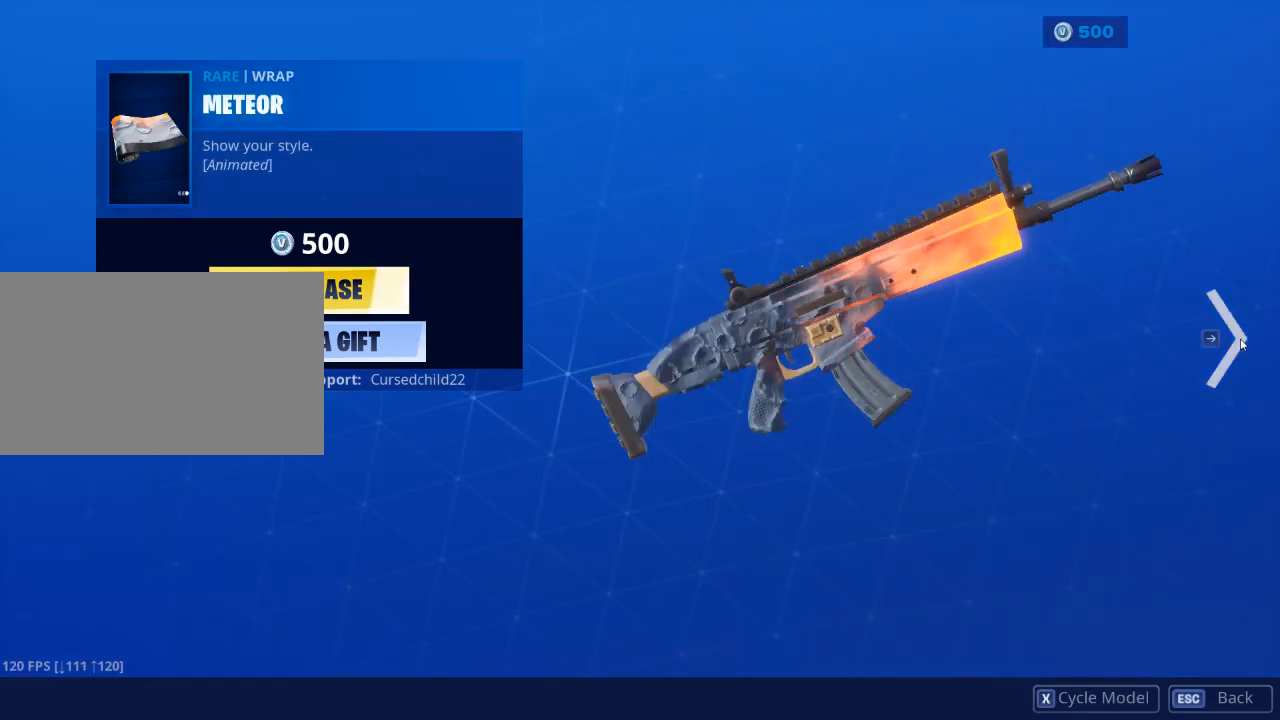
{"keys": [], "mouse": [], "events": []}
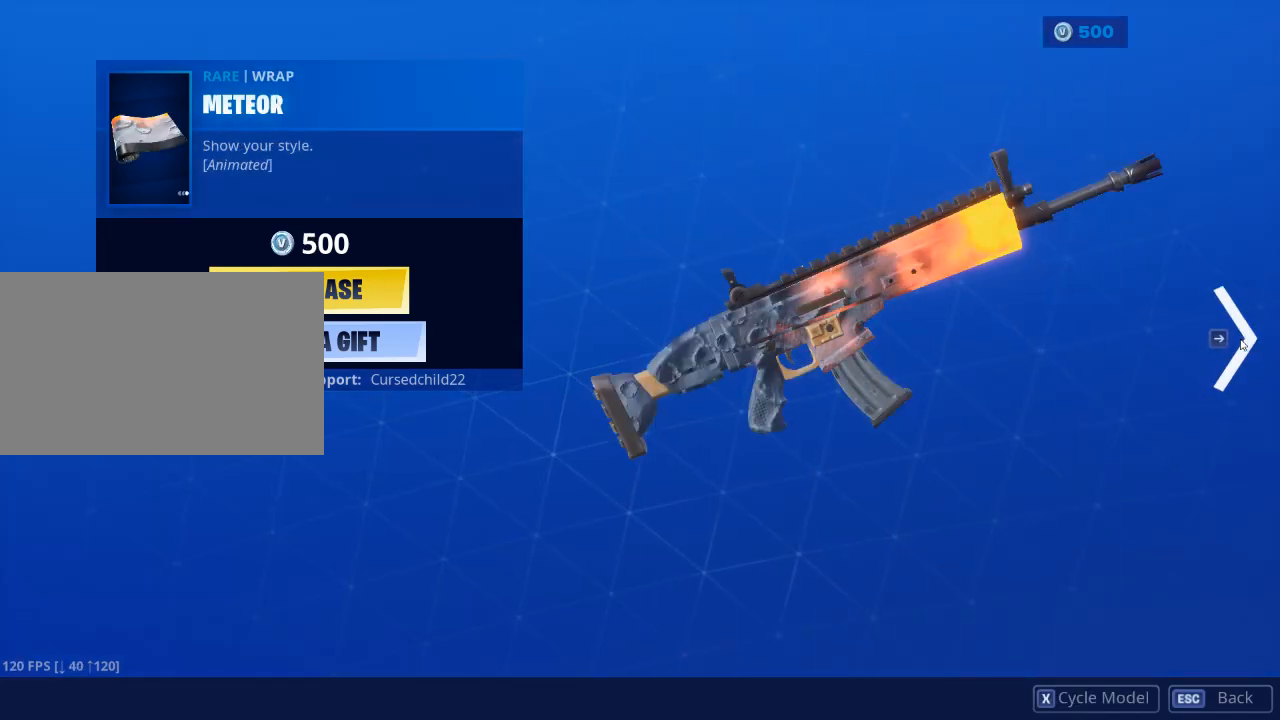
{"keys": [], "mouse": [], "events": []}
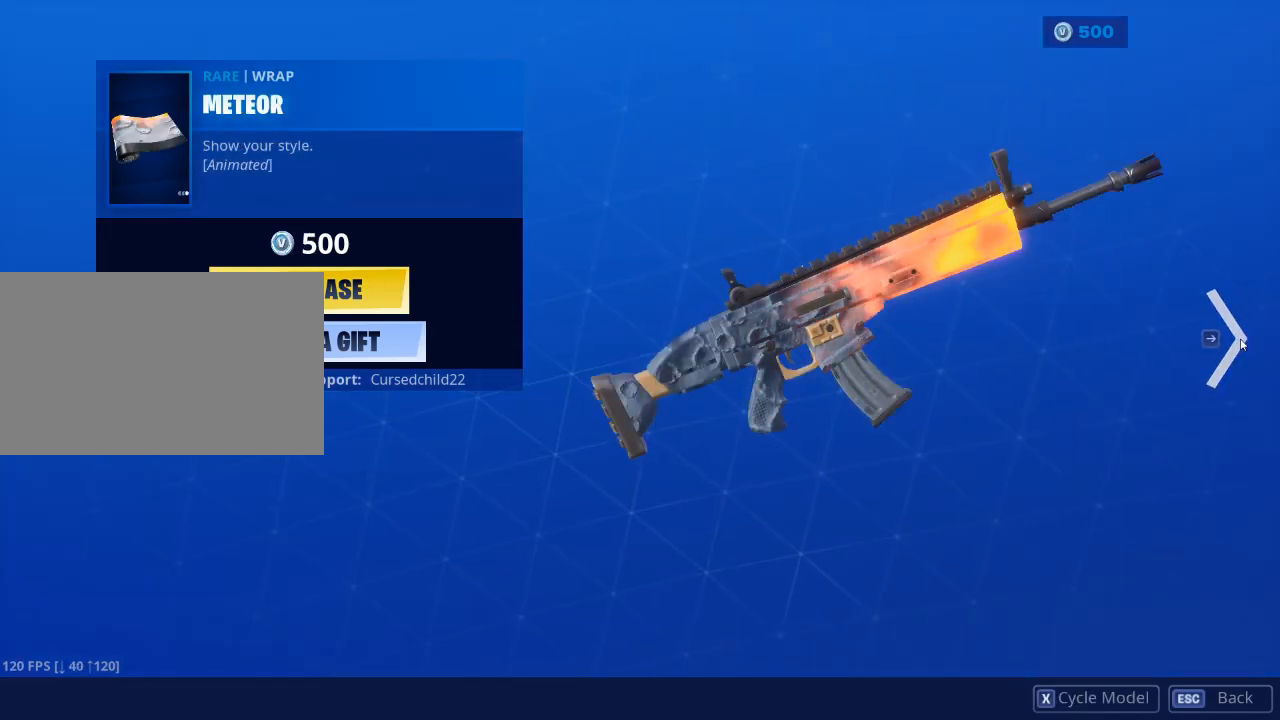
{"keys": [], "mouse": [], "events": []}
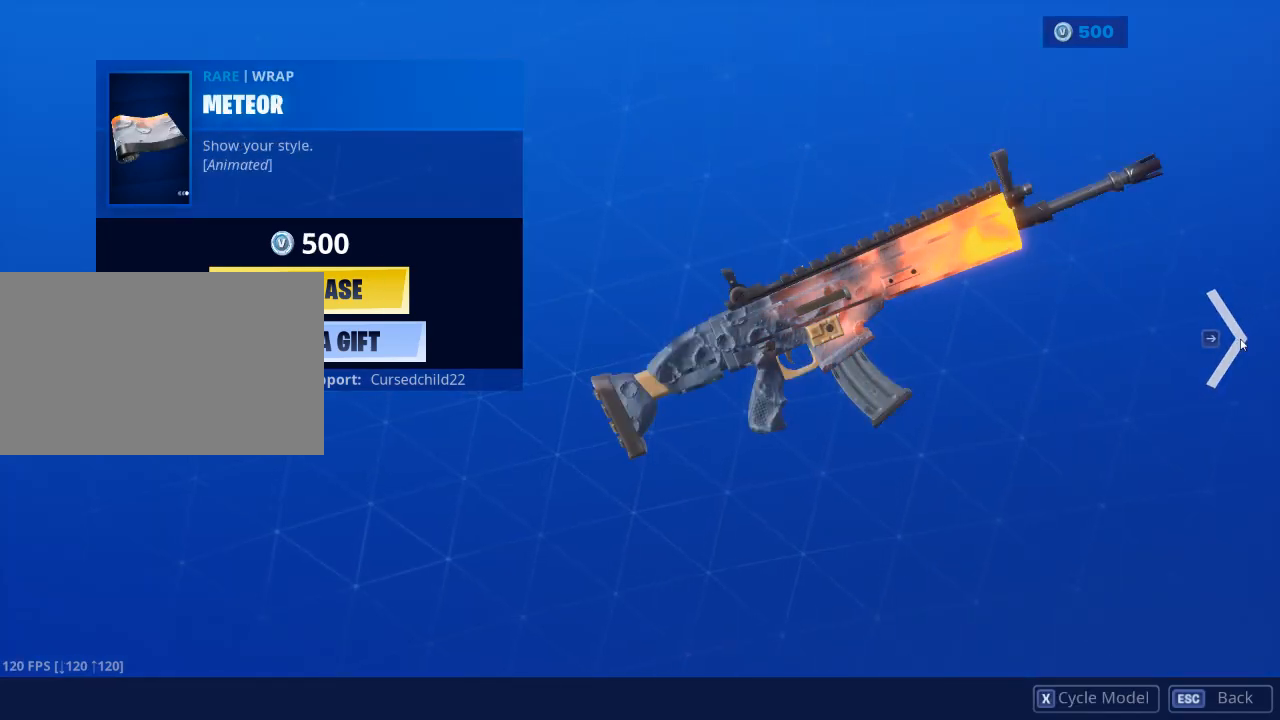
{"keys": [], "mouse": [], "events": []}
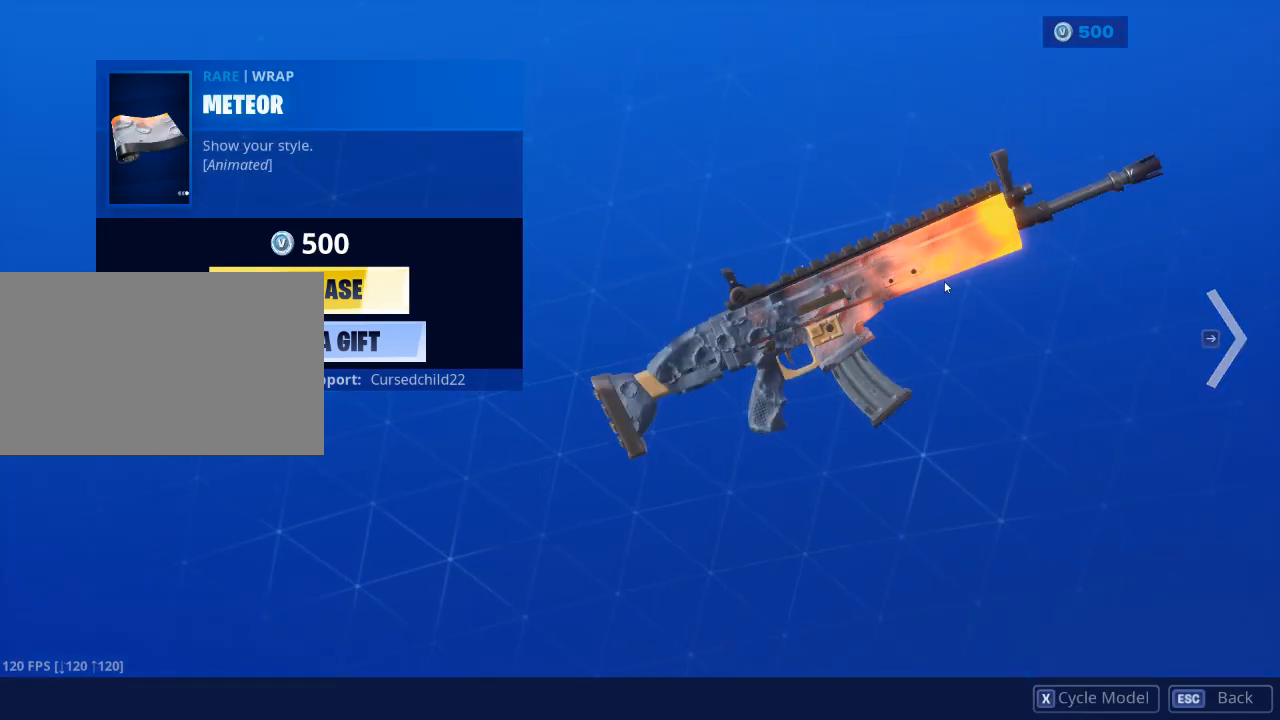
{"keys": [], "mouse": ["left"], "events": [[133, "mouse_left", "down"]]}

+---+

*ACTIVITY*:
Leaving every picture out, repeat each line of the material exactly.

*YOUR SOLUTION*:
{"keys": [], "mouse": [], "events": []}
{"keys": [], "mouse": [], "events": []}
{"keys": [], "mouse": [], "events": []}
{"keys": [], "mouse": [], "events": []}
{"keys": [], "mouse": ["left"], "events": [[133, "mouse_left", "down"]]}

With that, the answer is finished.